The European light launch vehicle (LV) Vega with a Ukrainian engine has successfully placed in orbit Italy’s Earth remote sensing satellite PRISMA.
According to the press release of the Pivdenne (Yuzhnoye) Design Bureau, the satellite aboard Vega LV lifted off the European spaceport of Kourou (French Guiana) at 0350 on March 22, 2019. This was the fourteenth launch under the Vega program and the first in 2019.
PRISMA spacecraft with 879 kg weight is a small satellite of the Italian Space Agency (ASI). PRISMA is equipped with an innovative electro-optical instrumentation. The instrument is able to work in numerous, narrow and contiguous bands arranged from the visible to the near infrared (VNIR, Visible and Near InfraRed) and up to the infrared shortwave (SWIR, Short Wave InfraRed). The mission will help in monitoring agricultural activities, water resources and studying main environmental processes. PRISMA began a five-year operational mission.
The Vega was developed by the European Space Agency (ESA) in cooperation with the Italian Space Agency (ASI). It is intended for launching into a solar-synchronous orbit with a height of 1,200 km satellites weighing up to 1,200 kg or into a polar orbit with a height of 700 km satellites weighing up to 1,500 kg.
The propulsion engine for the 4th stage of the PH RD-868P was developed by the Yuzhnoye Design Bureau and manufactured the Yuzhmash PO (both from Dnipro, Ukraine). According to the developer, the new liquid engine is based on the intercontinental ballistic missile carrier (ICBM) RS-20.

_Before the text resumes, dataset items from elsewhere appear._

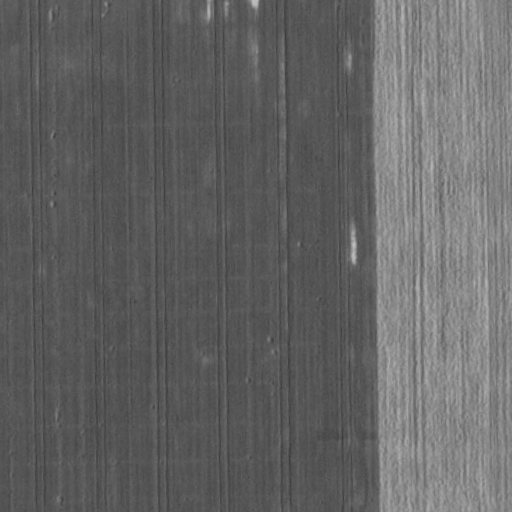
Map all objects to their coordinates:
crop: (255, 255)
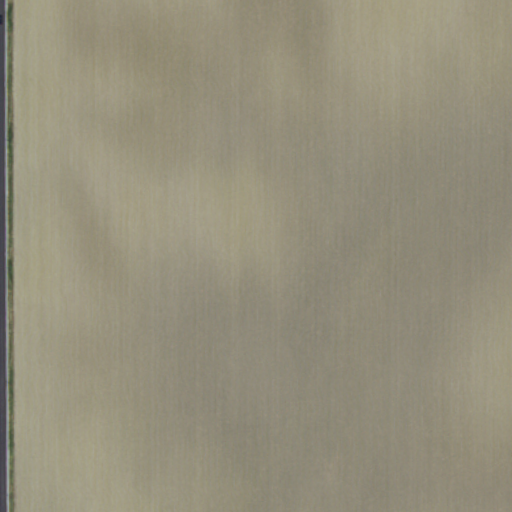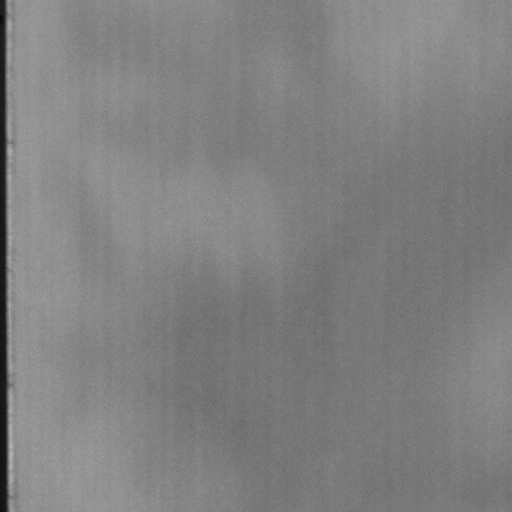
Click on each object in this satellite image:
road: (0, 445)
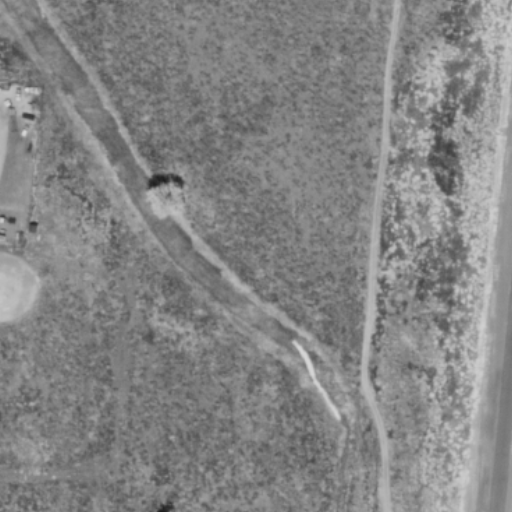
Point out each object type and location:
building: (31, 230)
road: (369, 257)
airport runway: (502, 419)
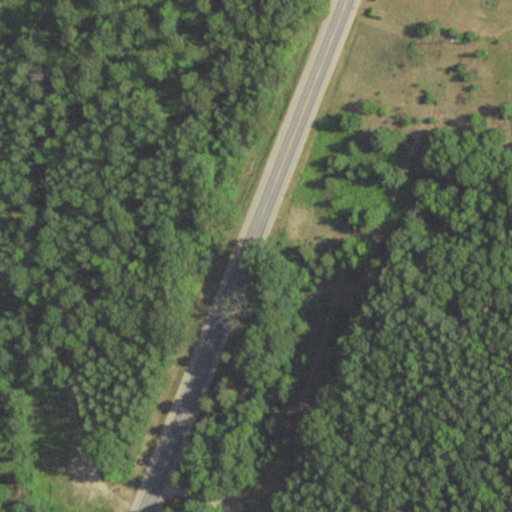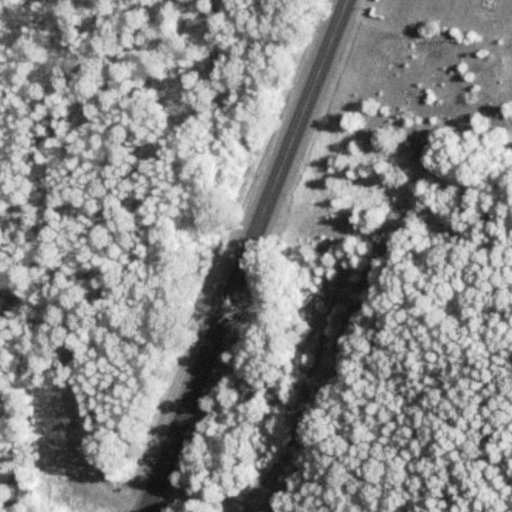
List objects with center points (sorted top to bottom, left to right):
road: (233, 255)
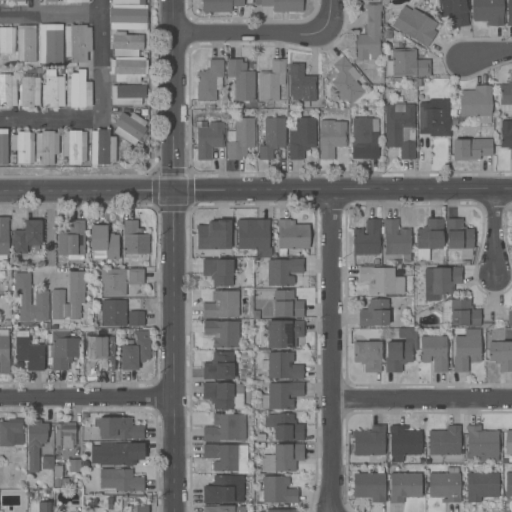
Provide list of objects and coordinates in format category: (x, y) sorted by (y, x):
building: (1, 0)
building: (15, 0)
building: (48, 0)
building: (18, 1)
building: (49, 1)
building: (74, 1)
building: (75, 1)
building: (126, 2)
building: (218, 5)
building: (280, 5)
building: (281, 5)
building: (220, 6)
building: (453, 11)
building: (486, 11)
building: (487, 11)
building: (453, 12)
building: (508, 12)
building: (509, 12)
building: (126, 14)
road: (51, 16)
road: (100, 17)
building: (126, 17)
road: (323, 17)
building: (413, 24)
building: (414, 24)
road: (248, 34)
building: (368, 35)
building: (369, 35)
building: (6, 39)
building: (7, 40)
building: (50, 42)
building: (76, 42)
building: (77, 42)
building: (25, 43)
building: (26, 43)
building: (50, 44)
building: (125, 44)
building: (126, 44)
road: (489, 53)
building: (405, 64)
building: (406, 64)
building: (19, 65)
building: (127, 68)
building: (127, 69)
building: (29, 73)
building: (240, 79)
building: (208, 80)
building: (209, 80)
building: (241, 80)
building: (345, 80)
building: (270, 81)
building: (271, 81)
building: (346, 81)
building: (300, 83)
building: (300, 84)
building: (77, 89)
building: (7, 90)
building: (8, 90)
building: (52, 90)
building: (78, 90)
building: (28, 91)
building: (29, 92)
building: (126, 94)
building: (127, 94)
building: (505, 95)
building: (506, 96)
building: (475, 103)
building: (476, 103)
building: (433, 117)
building: (434, 117)
building: (128, 127)
building: (130, 127)
building: (398, 128)
building: (400, 128)
building: (505, 135)
building: (506, 135)
building: (271, 137)
building: (272, 137)
building: (300, 137)
building: (300, 137)
building: (330, 137)
building: (331, 137)
building: (207, 138)
building: (208, 138)
building: (240, 138)
building: (241, 138)
building: (364, 138)
building: (364, 138)
building: (3, 145)
building: (22, 146)
building: (23, 146)
building: (45, 146)
building: (46, 146)
building: (73, 146)
building: (74, 146)
building: (101, 147)
building: (102, 147)
building: (5, 148)
building: (470, 148)
building: (471, 149)
road: (255, 191)
building: (457, 234)
building: (3, 235)
building: (212, 235)
building: (213, 235)
building: (291, 235)
building: (291, 235)
building: (25, 236)
road: (47, 236)
building: (252, 236)
building: (254, 236)
building: (458, 236)
road: (498, 236)
building: (27, 237)
building: (428, 237)
building: (3, 238)
building: (133, 238)
building: (365, 238)
building: (366, 238)
building: (394, 238)
building: (428, 238)
building: (71, 239)
building: (134, 239)
building: (396, 239)
building: (71, 240)
building: (103, 241)
building: (104, 241)
road: (173, 255)
building: (217, 271)
building: (218, 271)
building: (282, 271)
building: (282, 271)
building: (445, 279)
building: (118, 280)
building: (119, 280)
building: (380, 280)
building: (381, 280)
building: (439, 281)
building: (68, 298)
building: (68, 298)
building: (29, 299)
building: (30, 299)
building: (221, 304)
building: (286, 304)
building: (286, 304)
building: (221, 305)
building: (112, 313)
building: (113, 313)
building: (373, 313)
building: (374, 313)
building: (459, 313)
building: (463, 313)
building: (509, 316)
building: (509, 317)
building: (134, 318)
building: (135, 318)
building: (6, 323)
building: (53, 324)
building: (45, 325)
building: (221, 333)
building: (222, 333)
building: (283, 333)
building: (283, 333)
building: (63, 349)
building: (400, 349)
building: (465, 349)
building: (467, 349)
building: (62, 350)
building: (398, 350)
building: (499, 350)
building: (27, 351)
building: (135, 351)
building: (135, 351)
road: (335, 351)
building: (500, 351)
building: (4, 352)
building: (28, 352)
building: (100, 352)
building: (101, 352)
building: (433, 352)
building: (434, 352)
building: (3, 354)
building: (367, 355)
building: (367, 355)
building: (218, 366)
building: (219, 366)
building: (281, 366)
building: (281, 366)
building: (223, 395)
building: (223, 395)
building: (280, 395)
building: (281, 395)
road: (86, 397)
road: (424, 402)
building: (86, 419)
building: (283, 426)
building: (284, 426)
building: (118, 428)
building: (119, 428)
building: (224, 428)
building: (225, 428)
building: (10, 432)
building: (11, 432)
building: (63, 434)
building: (65, 436)
building: (89, 437)
building: (368, 441)
building: (369, 441)
building: (444, 441)
building: (444, 441)
building: (35, 442)
building: (402, 442)
building: (403, 442)
building: (507, 442)
building: (508, 442)
building: (480, 444)
building: (481, 444)
building: (36, 446)
building: (115, 453)
building: (116, 453)
building: (225, 457)
building: (282, 457)
building: (284, 457)
building: (228, 458)
building: (47, 462)
building: (73, 465)
building: (74, 465)
building: (59, 476)
building: (119, 480)
building: (119, 481)
building: (508, 484)
building: (403, 485)
building: (444, 485)
building: (508, 485)
building: (368, 486)
building: (369, 486)
building: (404, 486)
building: (443, 486)
building: (480, 486)
building: (481, 486)
building: (223, 489)
building: (223, 489)
building: (276, 490)
building: (277, 490)
building: (44, 506)
building: (45, 506)
building: (140, 508)
building: (141, 508)
building: (217, 509)
building: (280, 510)
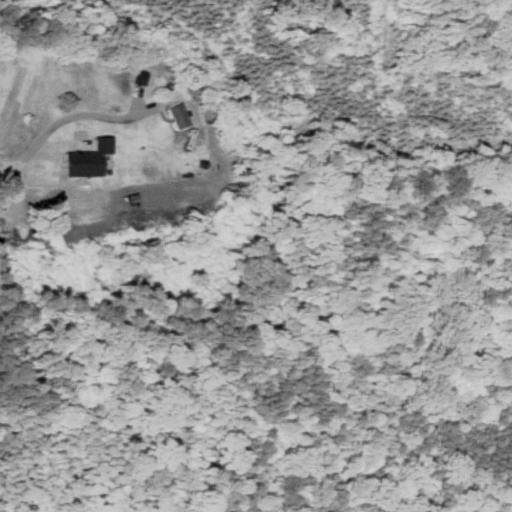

A successful test run of the Vega rocket was carried out in February 2012. Since May 2013, ESA has begun commercial operation of the new launch vehicle. Some 30 satellites have been launched into orbit for customers.
In July 2017, Ukrainian participants in the Vega program cooperation extended the contract signed in 2012 with a European contractor – Italian Avio SpA – for the supply of production engines for the Vega rocket until 2020.
The government of Ukraine and the ESA signed an agreement on cooperation in the peaceful uses of outer space in 2008.
The structure of the ESA includes 17 European countries.
Ukraine is currently preparing the creation of an information hub for the implementation of the cooperation agreement with the EU signed in May 2018 in the European space monitoring program Copernicus.